Il nous était insoutenable qu’un individu puisse s’arroger pour des raisons personnelles le droit de confisquer au peuple congolais son pouvoir de se choisir librement ses dirigeants au terme d’un processus démocratique, libre, transparent et inclusif. Le peuple congolais nous a entendus. Des millions de compatriotes se sont dressés contre la dictature. Vous savez aussi bien que moi le nombre de martyrs auxquels nous devons aujourd’hui de vivre la première alternance de pouvoir apaisée dans l’histoire de notre pays. Certains s’emploient aujourd’hui par leurs manœuvres à rendre vain leur sacrifice.
Alors que nous nous approchons des prochaines échéances électorales, les mêmes méthodes dénoncées hier pour imposer à la tête de la CENI un homme politique controversé ont repris.

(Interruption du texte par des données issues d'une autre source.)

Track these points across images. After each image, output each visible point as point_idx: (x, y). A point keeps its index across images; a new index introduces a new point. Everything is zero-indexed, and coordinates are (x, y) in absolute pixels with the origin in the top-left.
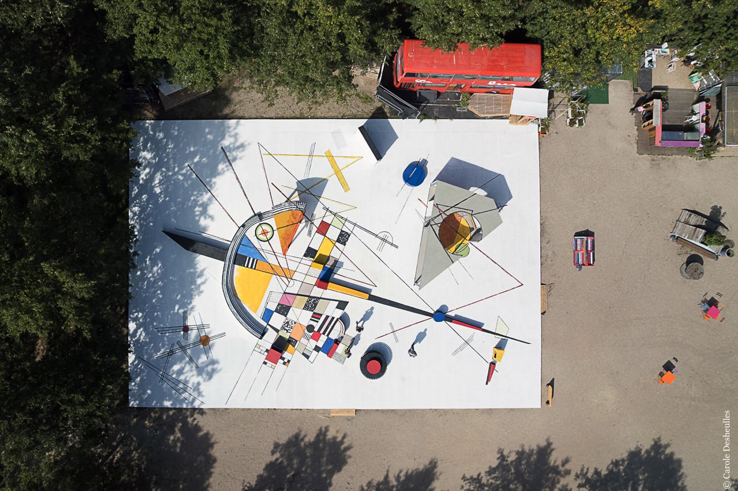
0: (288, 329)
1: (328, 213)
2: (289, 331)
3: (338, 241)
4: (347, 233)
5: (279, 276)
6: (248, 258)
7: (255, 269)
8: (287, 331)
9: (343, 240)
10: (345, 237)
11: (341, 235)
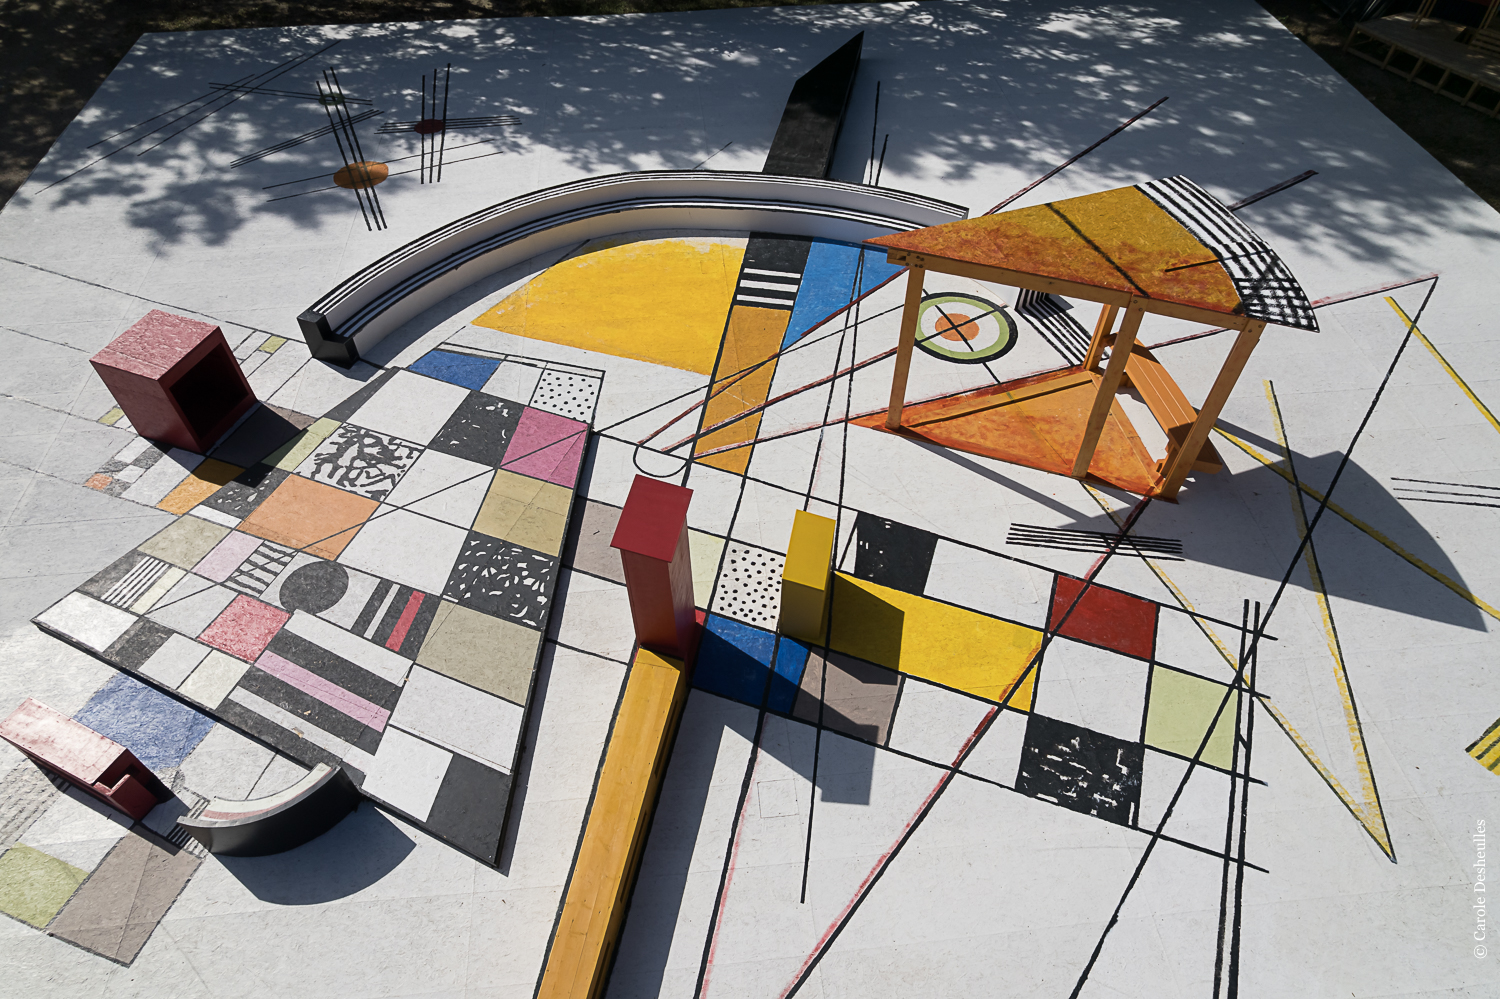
0: (344, 461)
1: (1231, 641)
2: (327, 468)
3: (1043, 733)
4: (1133, 794)
5: (705, 404)
6: (798, 276)
7: (735, 302)
8: (332, 459)
9: (1064, 768)
10: (1097, 785)
11: (1099, 749)
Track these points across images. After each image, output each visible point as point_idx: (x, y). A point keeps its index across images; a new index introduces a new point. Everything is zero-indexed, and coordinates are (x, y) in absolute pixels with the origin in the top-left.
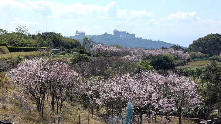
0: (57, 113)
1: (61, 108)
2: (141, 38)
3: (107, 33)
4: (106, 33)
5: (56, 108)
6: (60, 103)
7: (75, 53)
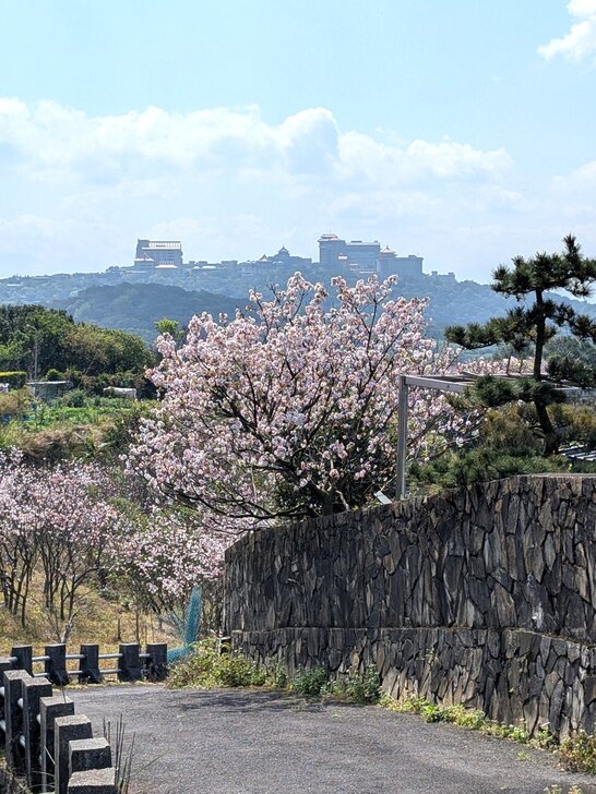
0: (62, 617)
1: (72, 603)
2: (452, 275)
3: (287, 253)
4: (283, 253)
5: (57, 603)
6: (70, 590)
7: (124, 396)
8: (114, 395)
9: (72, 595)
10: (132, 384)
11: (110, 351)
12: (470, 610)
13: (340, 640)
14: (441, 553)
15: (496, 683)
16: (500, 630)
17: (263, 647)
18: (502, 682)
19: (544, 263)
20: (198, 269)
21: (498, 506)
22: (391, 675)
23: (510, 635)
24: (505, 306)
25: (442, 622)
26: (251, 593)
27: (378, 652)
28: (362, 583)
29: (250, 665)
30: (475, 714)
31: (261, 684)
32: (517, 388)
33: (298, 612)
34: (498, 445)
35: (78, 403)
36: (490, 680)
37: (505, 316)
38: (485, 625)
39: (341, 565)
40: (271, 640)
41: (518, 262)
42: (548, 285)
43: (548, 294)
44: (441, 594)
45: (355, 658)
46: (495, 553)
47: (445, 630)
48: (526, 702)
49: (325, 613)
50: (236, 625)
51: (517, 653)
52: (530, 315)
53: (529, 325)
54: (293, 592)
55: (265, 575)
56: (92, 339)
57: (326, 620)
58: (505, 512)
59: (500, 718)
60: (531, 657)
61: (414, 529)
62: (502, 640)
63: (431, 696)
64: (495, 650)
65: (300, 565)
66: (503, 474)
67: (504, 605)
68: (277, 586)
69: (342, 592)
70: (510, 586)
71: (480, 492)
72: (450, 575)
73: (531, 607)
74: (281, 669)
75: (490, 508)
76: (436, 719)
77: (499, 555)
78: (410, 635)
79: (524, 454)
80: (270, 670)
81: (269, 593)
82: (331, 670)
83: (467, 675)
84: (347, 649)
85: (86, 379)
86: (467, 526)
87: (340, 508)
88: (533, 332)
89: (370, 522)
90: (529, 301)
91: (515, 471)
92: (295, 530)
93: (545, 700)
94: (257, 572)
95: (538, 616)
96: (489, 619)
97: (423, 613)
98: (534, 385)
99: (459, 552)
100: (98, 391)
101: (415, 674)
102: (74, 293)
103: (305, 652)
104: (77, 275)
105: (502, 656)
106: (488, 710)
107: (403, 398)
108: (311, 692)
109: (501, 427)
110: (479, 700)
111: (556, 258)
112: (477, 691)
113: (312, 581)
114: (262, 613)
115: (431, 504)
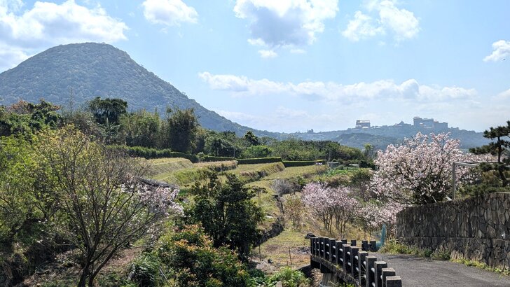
3: (403, 123)
7: (355, 167)
8: (352, 166)
9: (344, 226)
10: (357, 163)
11: (351, 153)
12: (480, 234)
13: (436, 241)
14: (470, 215)
15: (490, 255)
16: (491, 239)
17: (410, 242)
18: (492, 255)
19: (500, 129)
20: (376, 128)
21: (489, 201)
22: (454, 252)
23: (494, 241)
24: (488, 141)
25: (470, 236)
26: (406, 226)
27: (449, 245)
28: (443, 224)
29: (406, 248)
30: (483, 264)
31: (410, 253)
32: (493, 167)
33: (422, 232)
34: (487, 183)
35: (342, 169)
36: (488, 254)
37: (488, 145)
38: (485, 238)
39: (436, 218)
40: (413, 240)
41: (492, 129)
42: (502, 135)
43: (501, 138)
44: (470, 228)
45: (441, 246)
46: (488, 215)
47: (471, 239)
48: (500, 261)
49: (430, 232)
50: (401, 235)
51: (497, 246)
52: (496, 144)
53: (496, 147)
54: (420, 226)
55: (410, 221)
56: (346, 150)
57: (431, 235)
58: (491, 204)
59: (492, 265)
60: (502, 247)
61: (460, 208)
62: (491, 242)
63: (467, 258)
64: (489, 245)
65: (422, 218)
66: (490, 192)
67: (492, 232)
68: (415, 225)
69: (437, 227)
70: (494, 226)
71: (483, 198)
72: (473, 222)
73: (501, 232)
74: (416, 249)
75: (486, 202)
76: (470, 265)
77: (490, 216)
78: (460, 240)
79: (497, 186)
80: (413, 250)
81: (412, 226)
82: (433, 250)
83: (480, 252)
84: (438, 244)
85: (344, 162)
86: (478, 208)
87: (433, 202)
88: (497, 149)
89: (445, 206)
90: (496, 140)
91: (494, 191)
92: (420, 208)
93: (507, 260)
94: (408, 220)
95: (504, 235)
96: (486, 236)
97: (464, 233)
98: (499, 165)
99: (476, 215)
100: (347, 165)
101: (462, 252)
102: (338, 136)
103: (424, 245)
104: (339, 131)
105: (492, 247)
106: (488, 263)
107: (454, 169)
108: (427, 256)
109: (488, 178)
110: (484, 260)
111: (504, 127)
112: (483, 257)
113: (426, 223)
114: (410, 232)
115: (466, 201)
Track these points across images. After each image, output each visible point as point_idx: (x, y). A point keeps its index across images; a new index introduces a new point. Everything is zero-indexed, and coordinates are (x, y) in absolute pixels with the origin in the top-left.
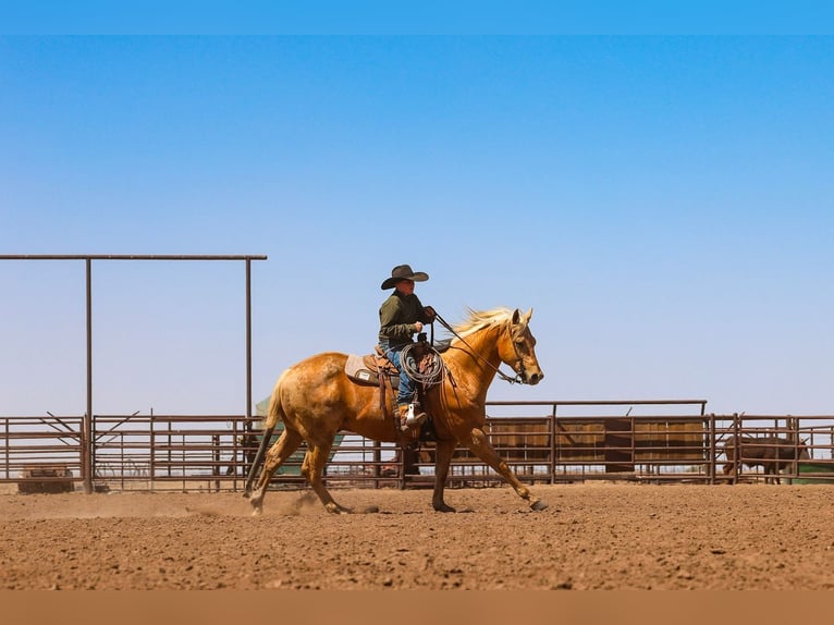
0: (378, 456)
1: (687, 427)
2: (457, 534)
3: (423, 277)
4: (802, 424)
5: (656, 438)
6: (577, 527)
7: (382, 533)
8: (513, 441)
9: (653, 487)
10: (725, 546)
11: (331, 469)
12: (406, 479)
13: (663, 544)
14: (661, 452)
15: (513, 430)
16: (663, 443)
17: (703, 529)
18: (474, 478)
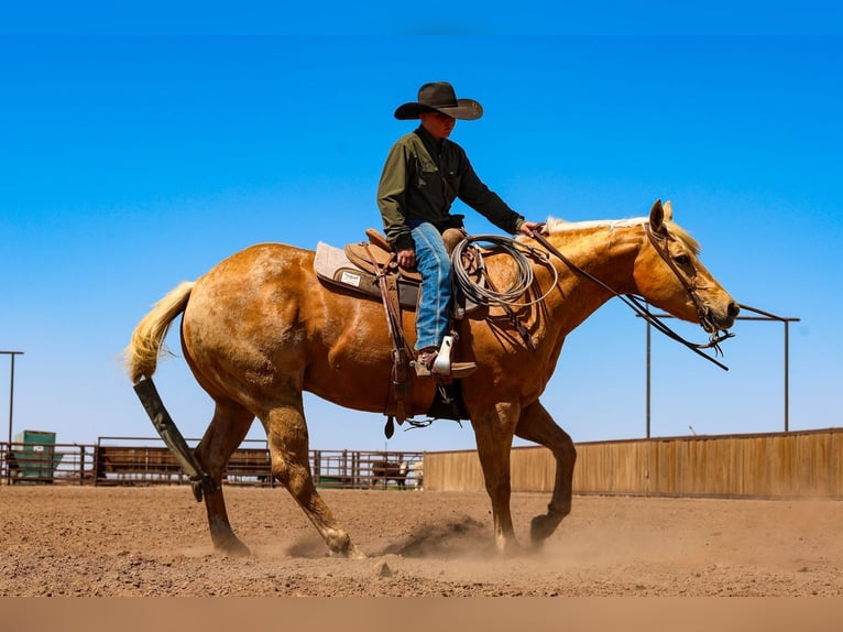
0: (82, 467)
1: (258, 455)
2: (122, 513)
3: (474, 110)
4: (323, 454)
5: (240, 461)
6: (190, 510)
7: (80, 511)
8: (159, 461)
9: (238, 488)
10: (273, 523)
11: (56, 474)
12: (98, 481)
13: (238, 521)
14: (243, 469)
15: (160, 454)
16: (244, 464)
17: (262, 513)
18: (137, 481)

La contestation a gagné les institutions. Démonstration est faite qu’une poignée de compatriotes outrepassent les textes de loi pour assurer leur maintien au pouvoir. Leur attitude met gravement en péril la cohésion nationale. J’en appelle à votre sagesse afin de ne pas jeter le pays dans de nouveaux déchirements aux conséquences funestes pour l’ensemble du peuple congolais.
En nous rassurant hier dans vos discours que vous ne laisseriez aucun engagement politique de quelque nature que ce soit primer sur l’intérêt supérieur du peuple congolais et en nous assurant que vous ne ménageriez aucun effort pour préserver la paix et l’unité nationale, vous me donnez aujourd’hui l’occasion de vous demander de rejeter purement et simplement la liste entérinée par |’Assemblée Nationale. Cautionner les irrégularités qui ont émaillé le processus d’entérinement des membres de la CENI conduira inévitablement le pays vers un nouveau cycle de désordres.
Hier, vous avez rejeté une première fois et à juste titre une première liste non consensuelle. Nul ne peut envisager un seul instant qu’aujourd’hui vous puissiez avaliser le travail partisan d’une commission paritaire contestée au risque de jeter sur la CENI un tel voile de suspicion qu’il lui sera impossible d’accomplir sa mission d’organiser, en toute indépendance, neutralité et impartialité des scrutins libres, démocratiques, transparents et inclusifs.
Là où l’Assemblée Nationale a échoué, il vous revient de forger cet indispensable consensus, seule voie à même de garantir un cycle électoral apaisé.
En ce qui nous concerne, nous ne sommes pas à la recherche des postes. Par contre, nous demeurons soucieux de préserver les valeurs de la République au rang desquelles figure le consensus qui demeure le ferment de la cohésion nationale. Nous vous demandons également d’imposer aux responsables de l’Union sacrée le respect des textes afin de ne pas y laisser prospérer les antivaleurs, notamment la corruption, le débauchage, l’achat des consciences, contre lesquelles vous avez engagé une lutte sans merci.
Il vous revient donc aujourd’hui de nous rassurer ainsi que le peuple congolais de votre volonté de mettre en œuvre les engagements que vous avez pris en nous appelant tous à bâtir avec vous l’Union sacrée pour la Nation. Des millions de Congolais espèrent que vous serez au rendez-vous de l’Histoire.
Je vous prie de croire, Excellence Monsieur le Président de la République, en l’expression demes sentiments de très haute considération.